* [Selected excerpt]:

══════════

Our Prime Minister, Gordon Brown, has revealed just how directionless, and ineffective his government's recent measures have been during his premiership; the lengthy interview in the linked article with the excellent Christiane Amanpour I'm afraid also reveals how little he understands what has happened, and why - and consequently what to do about getting ourselves out of the mess we are in.
All the political flim-flam on both sides of the Atlantic seeks to mask from electorates a simple fact; living standards are going to have to drop significantly in a number of countries, specifically those countries which have been running significant balance of payments deficits for very many years - two prime examples of this are the US and the UK, both of which at a national and individual level have been living on borrowed money for many years; both have very low levels of individual saving. All this has led to a too-rapid growth in the economies of countries such as China which, because of their traditional low labour costs and large and generally well-educated populations were able to supply the goods the consuming nations wanted; obviously the producer nations (China, India etc) were anxious to raise their own populations' standards of living and in the process these countries have built up massive savings, both nationally and individually - which they have for many years loaned to the consuming nations to fuel their purchasing binge. All based on 'confidence' that the currencies of the consuming nations would retain their values in the light of all this national borrowing to fuel consumption. Of course this could not go on for ever - eventually people began to see that the whole structure was built on nothing more than a confidence based on historic assessments, rather than realistic current valuations.
The current mantra is that markets have failed and that the 'State' must step in to put things right. This is crazily wrong! The markets have been circumvented for so long by government by over-regulation that eventually the power of the market can no longer be resisted. Brown wants to keep public spending (and taxes) high and to fuel a continuing decifit with yet more borrowing, whereas the lenders are becoming increasingly reluctant to go on funding us (the consuming countries) - just look at bond spreads to see what is happening in the underbelly of the market and how it assesses the relative strengths of various economies. The civil unrest that started a few months ago in places such as Greece and in eastern Europe has now spread to France and the UK - not to mention the tensions that are building up in places such as China where many factories have had to close because we are no longer buying.
Brown wants to keep interest rates low to 'kick-start' the economy so individuals and companies can 'afford' to borrow to keep their consumption levels up. As I've written here before this is analagous to offering a drug addict more drugs to stave off the pain of withdrawal symptoms. Short-term relief, but a lot more pain to come in the future. This is all, so we are told, to prevent deflation. How is it going to work, though, if people fear they are going to lose their jobs (and increasingly ARE losing their jobs)? Beats me! How are savers going to be encouraged to continue to save (to do their small part in propping up the financial system)? They answer is they are not.
Unless we reduce our national outgoings significantly, currently funded by high taxes and government borrowing, this problem is only going to get worse. What's going to happen to our political and social stability in a few years time when the bills for this continuing fiscal folly start to come due? Well, I think the answer will be found in the euphemistically-named 'quantitative easing', or running the printing presses for paper money much faster to increase the money supply massively - and the burden of debt will be 'magicked' away by a massive increase in inflation which in the low interest climate the government wishes to maintain will be absolutely disastrous for those who have loaned the money to fuel the party, whether domestic savers or international lenders. Expect further falls in the value of the pound in coming years, too. Social unrest? We ain't seen nuthin' yet!

══════════

Page images and extracted text

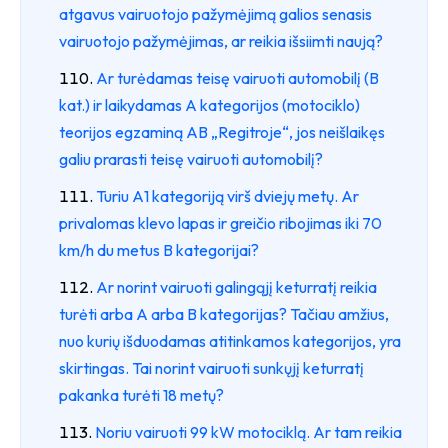
atgavus vairuotojo pažymėjimą galios senasis
vairuotojo pažymėjimas, ar reikia išsiimti naują?
Ar turėdamas teisę vairuoti automobilį (B
kat.) ir laikydamas A kategorijos (motociklo)
teorijos egzaminą AB „Regitroje“, jos neišlaikęs
galiu prarasti teisę vairuoti automobilį?
Turiu A1 kategoriją virš dviejų metų. Ar
privalomas klevo lapas ir greičio ribojimas iki 70
km/h du metus B kategorijai?
Ar norint vairuoti galingąjį keturratį reikia
turėti arba A arba B kategorijas? Tačiau amžius,
nuo kurių išduodamas atitinkamos kategorijos, yra
skirtingas. Tai norint vairuoti sunkųjį keturratį
pakanka turėti 18 metų?
Noriu vairuoti 99 kW motociklą. Ar tam reikia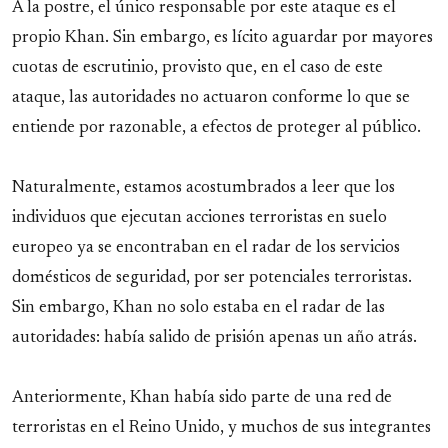
A la postre, el único responsable por este ataque es el
propio Khan. Sin embargo, es lícito aguardar por mayores
cuotas de escrutinio, provisto que, en el caso de este
ataque, las autoridades no actuaron conforme lo que se
entiende por razonable, a efectos de proteger al público.
Naturalmente, estamos acostumbrados a leer que los
individuos que ejecutan acciones terroristas en suelo
europeo ya se encontraban en el radar de los servicios
domésticos de seguridad, por ser potenciales terroristas.
Sin embargo, Khan no solo estaba en el radar de las
autoridades: había salido de prisión apenas un año atrás.
Anteriormente, Khan había sido parte de una red de
terroristas en el Reino Unido, y muchos de sus integrantes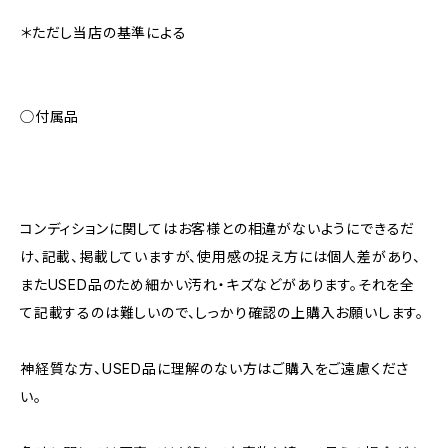
＊ただし当店の基準による
◯付属品
コンディションに関してはお客様との相違がないようにできるだ
け、記載、掲載していますが、使用感の捉え方には個人差があり、
またUSED品のため細かい汚れ・キズなどがあります。それを全
て記載するのは難しいので、しっかり確認の上購入お願いします。
神経質な方、USED品に理解のない方はご購入をご遠慮くださ
い。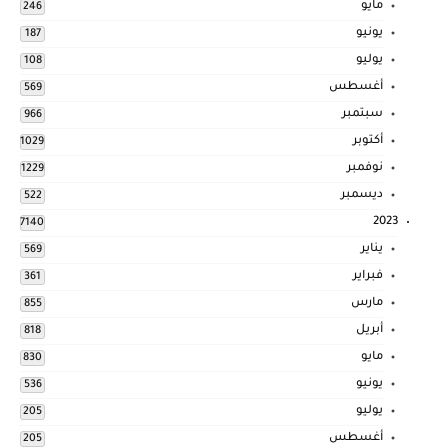
مايو
246
يونيو
187
يوليو
108
أغسطس
569
سبتمبر
966
أكتوبر
1029
نوفمبر
1229
ديسمبر
522
2023
7140
يناير
569
فبراير
361
مارس
855
أبريل
818
مايو
830
يونيو
536
يوليو
205
أغسطس
205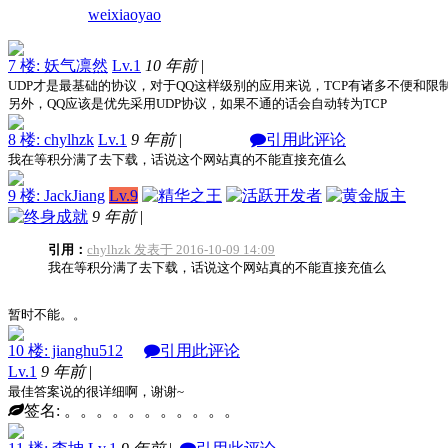
weixiaoyao
7 楼: 妖气凛然
Lv.1
10 年前
|
UDP才是最基础的协议，对于QQ这样级别的应用来说，TCP有诸多不便和限
另外，QQ应该是优先采用UDP协议，如果不通的话会自动转为TCP
8 楼: chylhzk
Lv.1
9 年前
|
引用此评论
我在等积分满了去下载，话说这个网站真的不能直接充值么
9 楼: JackJiang
Lv.9
9 年前
|
引用：
chylhzk 发表于 2016-10-09 14:09
我在等积分满了去下载，话说这个网站真的不能直接充值么
暂时不能。。
10 楼: jianghu512
引用此评论
Lv.1
9 年前
|
最佳答案说的很详细啊，谢谢~
签名:
。。。。。。。。。。。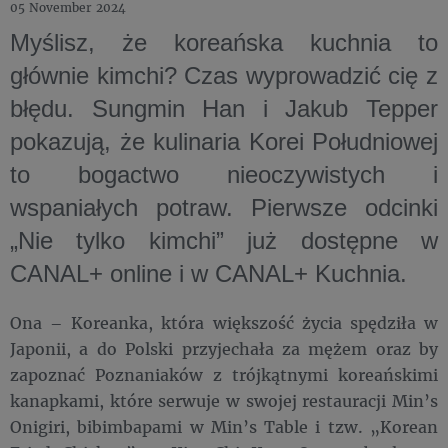
05 November 2024
Myślisz, że koreańska kuchnia to
głównie kimchi? Czas wyprowadzić cię z
błędu. Sungmin Han i Jakub Tepper
pokazują, że kulinaria Korei Południowej
to bogactwo nieoczywistych i
wspaniałych potraw. Pierwsze odcinki
„Nie tylko kimchi” już dostępne w
CANAL+ online i w CANAL+ Kuchnia.
Ona – Koreanka, która większość życia spędziła w
Japonii, a do Polski przyjechała za mężem oraz by
zapoznać Poznaniaków z trójkątnymi koreańskimi
kanapkami, które serwuje w swojej restauracji Min’s
Onigiri, bibimbapami w Min’s Table i tzw. „Korean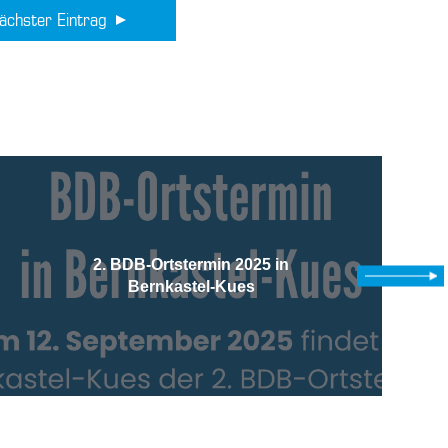
ächster Eintrag
2. BDB-Ortstermin 2025 in
Bernkastel-Kues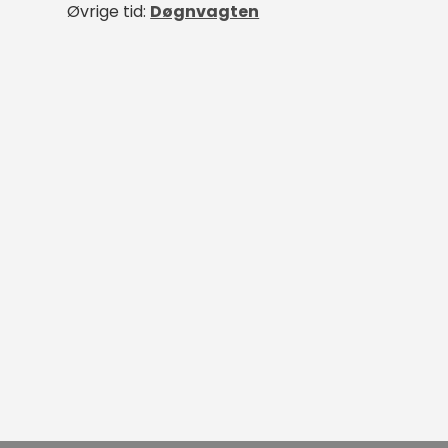
Øvrige tid:
Døgnvagten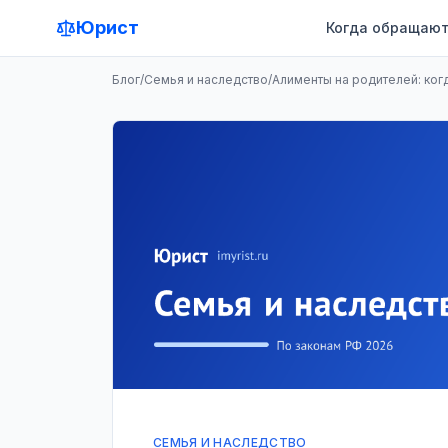
Юрист
Когда обращают
Блог
/
Семья и наследство
/
Алименты на родителей: ког
СЕМЬЯ И НАСЛЕДСТВО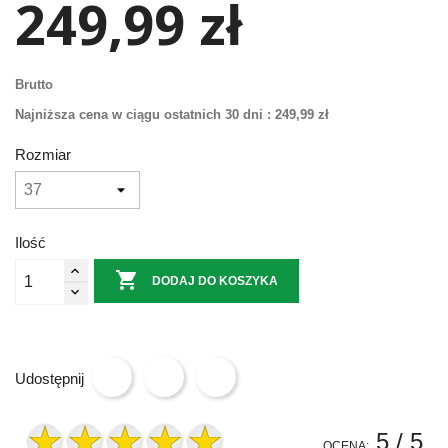
249,99 zł
Brutto
Najniższa cena w ciągu ostatnich 30 dni :
249,99 zł
Rozmiar
Ilość

DODAJ DO KOSZYKA
Udostępnij
5
/ 5
OCENA: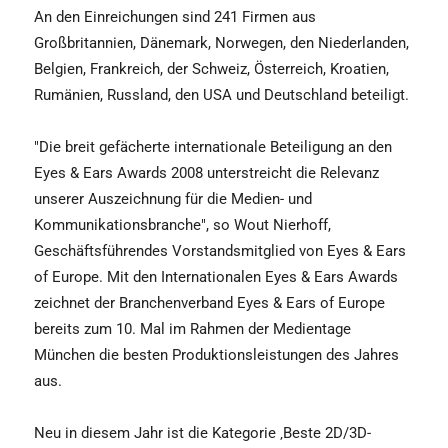
An den Einreichungen sind 241 Firmen aus
Großbritannien, Dänemark, Norwegen, den Niederlanden,
Belgien, Frankreich, der Schweiz, Österreich, Kroatien,
Rumänien, Russland, den USA und Deutschland beteiligt.
"Die breit gefächerte internationale Beteiligung an den
Eyes & Ears Awards 2008 unterstreicht die Relevanz
unserer Auszeichnung für die Medien- und
Kommunikationsbranche", so Wout Nierhoff,
Geschäftsführendes Vorstandsmitglied von Eyes & Ears
of Europe. Mit den Internationalen Eyes & Ears Awards
zeichnet der Branchenverband Eyes & Ears of Europe
bereits zum 10. Mal im Rahmen der Medientage
München die besten Produktionsleistungen des Jahres
aus.
Neu in diesem Jahr ist die Kategorie ‚Beste 2D/3D-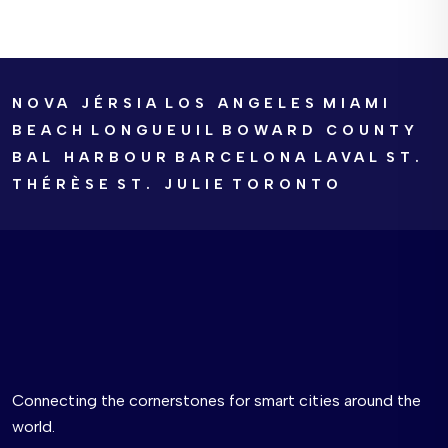
NOVA JÉRSIA
LOS ANGELES
MIAMI
BEACH
LONGUEUIL
BOWARD COUNTY
BAL HARBOUR
BARCELONA
LAVAL
ST.
THÉRÈSE
ST. JULIE
TORONTO
Connecting the cornerstones for smart cities around the
world.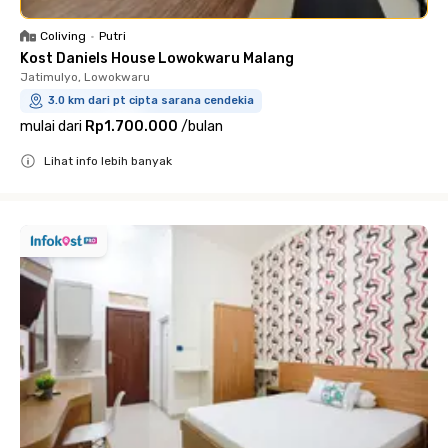
Coliving
•
Putri
Kost Daniels House Lowokwaru Malang
Jatimulyo, Lowokwaru
3.0 km dari pt cipta sarana cendekia
mulai dari
Rp1.700.000
/
bulan
Lihat info lebih banyak
Close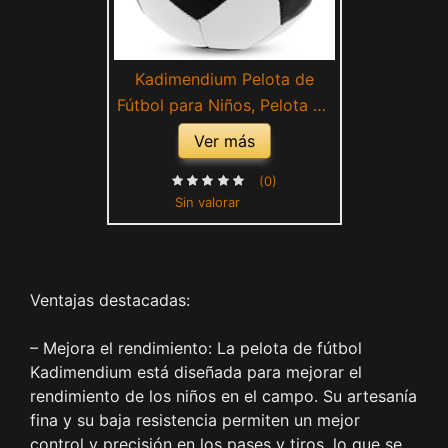
Kadimendium Pelota de
Fútbol para Niños, Pelota de
Fútbol, ​​artesanía Fina,
Ver más
Estable de Baja Resistencia
para Entrenamiento de
(0)
Sin valorar
Fútbol para Regalo
Ventajas destacadas:
– Mejora el rendimiento: La pelota de fútbol
Kadimendium está diseñada para mejorar el
rendimiento de los niños en el campo. Su artesanía
fina y su baja resistencia permiten un mejor
control y precisión en los pases y tiros, lo que se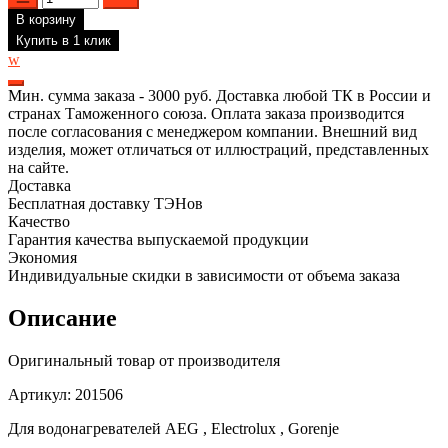
товара
В корзину
ТЭН
для
Купить в 1 клик
водонагревателя
w
AEG,
Electrolux,
Мин. сумма заказа - 3000 руб. Доставка любой ТК в России и
1.3
странах Таможенного союза. Оплата заказа производится
кВт,
после согласования с менеджером компании. Внешний вид
L450мм,
изделия, может отличаться от иллюстраций, представленных
201506
на сайте.
Доставка
Бесплатная доставку ТЭНов
Качество
Гарантия качества выпускаемой продукции
Экономия
Индивидуальные скидки в зависимости от объема заказа
Описание
Оригинальный товар от производителя
Артикул: 201506
Для водонагревателей AEG , Electrolux , Gorenje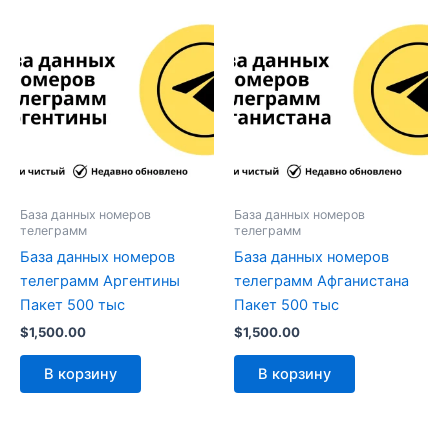
База данных номеров
База данных номеров
телеграмм
телеграмм
База данных номеров
База данных номеров
телеграмм Аргентины
телеграмм Афганистана
Пакет 500 тыс
Пакет 500 тыс
$
1,500.00
$
1,500.00
В корзину
В корзину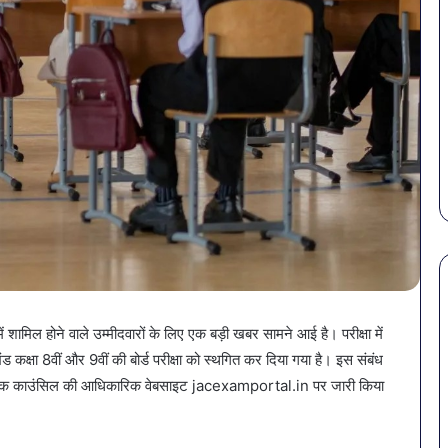
में शामिल होने वाले उम्मीदवारों के लिए एक बड़ी खबर सामने आई है। परीक्षा में
पेट
रखंड कक्षा 8वीं और 9वीं की बोर्ड परीक्षा को स्थगित कर दिया गया है। इस संबंध
की
समस्याओं
डमिक काउंसिल की आधिकारिक वेबसाइट jacexamportal.in पर जारी किया
से
बचना
है?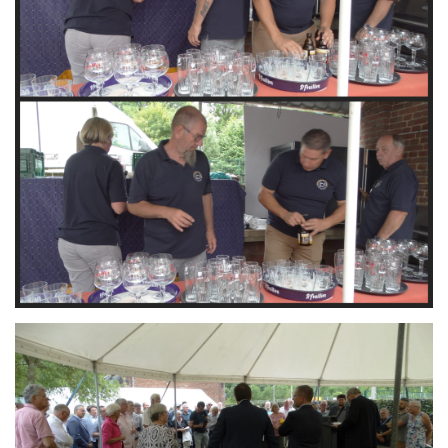
Branding
ARMCHAIR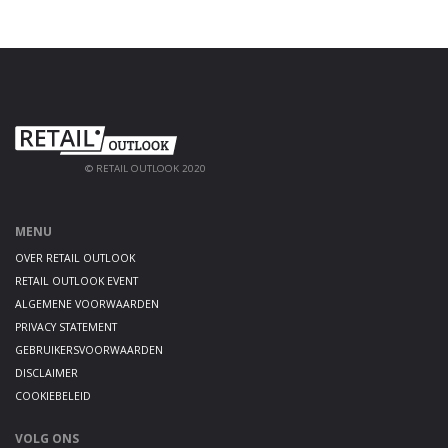
© RETAIL OUTLOOK 2020
MENU
OVER RETAIL OUTLOOK
RETAIL OUTLOOK EVENT
ALGEMENE VOORWAARDEN
PRIVACY STATEMENT
GEBRUIKERSVOORWAARDEN
DISCLAIMER
COOKIEBELEID
VOLG ONS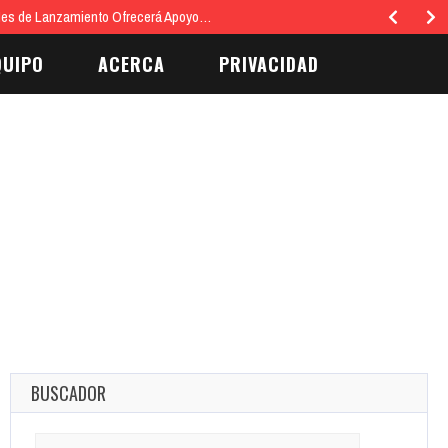
Mes de Lanzamiento Ofrecerá Apoyo…
QUIPO
ACERCA
PRIVACIDAD
BUSCADOR
Search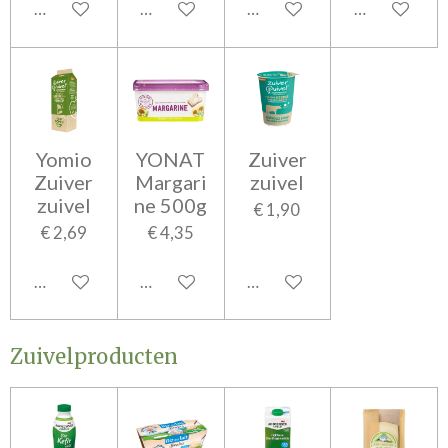
In winkelwagen
In winkelwagen
In winkelwagen
In winkelwa
Yomio
YONAT
Zuiver
Zuiver
Margari
zuivel
zuivel
ne 500g
€ 1,90
€ 2,69
€ 4,35
In winkelwagen
In winkelwagen
In winkelwagen
Zuivelproducten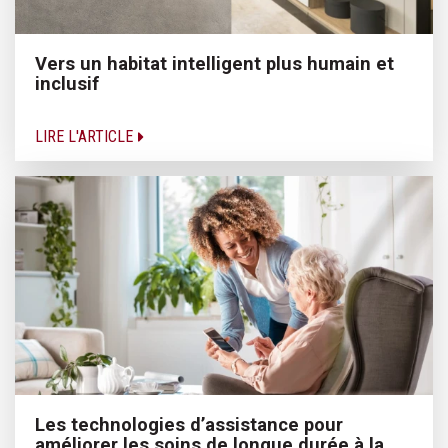
Vers un habitat intelligent plus humain et
inclusif
LIRE L'ARTICLE
Les technologies d’assistance pour
améliorer les soins de longue durée à la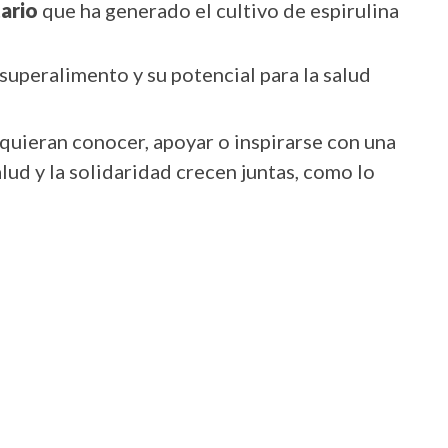
ario
que ha generado el cultivo de espirulina
superalimento y su potencial para la salud
 quieran conocer, apoyar o inspirarse con una
alud y la solidaridad crecen juntas, como lo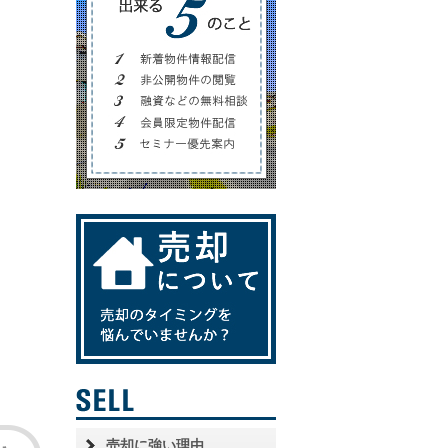
売却に強い理由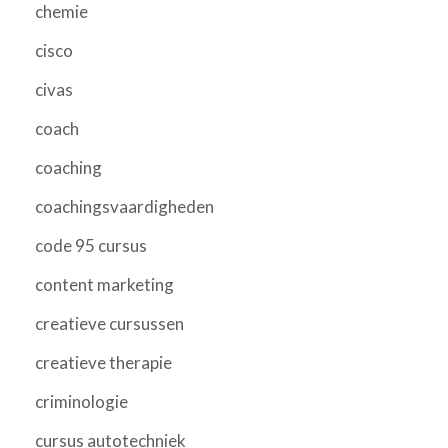
chemie
cisco
civas
coach
coaching
coachingsvaardigheden
code 95 cursus
content marketing
creatieve cursussen
creatieve therapie
criminologie
cursus autotechniek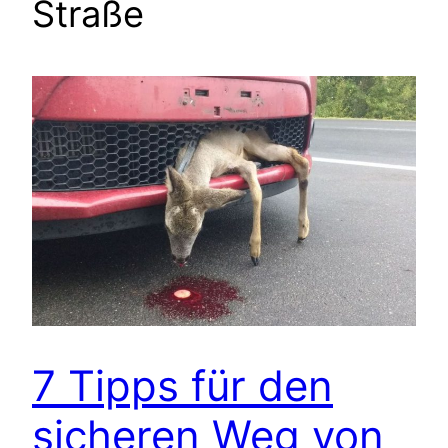
Straße
7 Tipps für den
sicheren Weg von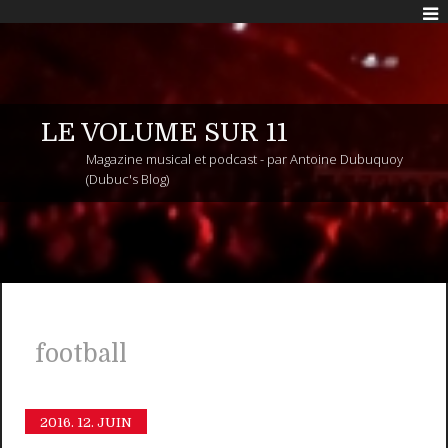
LE VOLUME SUR 11
Magazine musical et podcast - par Antoine Dubuquoy
(Dubuc's Blog)
football
2016.
12. JUIN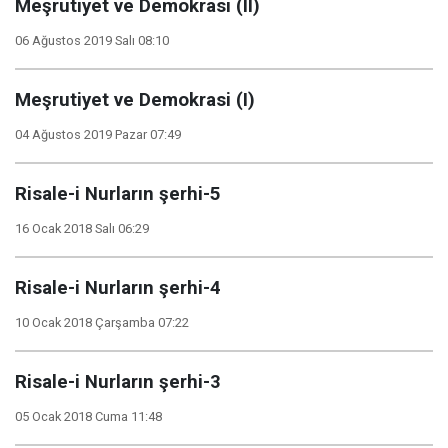
Meşrutiyet ve Demokrasi (II)
06 Ağustos 2019 Salı 08:10
Meşrutiyet ve Demokrasi (I)
04 Ağustos 2019 Pazar 07:49
Risale-i Nurların şerhi-5
16 Ocak 2018 Salı 06:29
Risale-i Nurların şerhi-4
10 Ocak 2018 Çarşamba 07:22
Risale-i Nurların şerhi-3
05 Ocak 2018 Cuma 11:48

══════════

From the commentary on Gordon Brown's economic policy, copy out the stretch from "Brown wants to keep interest" through "they are not.".

Brown wants to keep interest rates low to 'kick-start' the economy so individuals and companies can 'afford' to borrow to keep their consumption levels up. As I've written here before this is analagous to offering a drug addict more drugs to stave off the pain of withdrawal symptoms. Short-term relief, but a lot more pain to come in the future. This is all, so we are told, to prevent deflation. How is it going to work, though, if people fear they are going to lose their jobs (and increasingly ARE losing their jobs)? Beats me! How are savers going to be encouraged to continue to save (to do their small part in propping up the financial system)? They answer is they are not.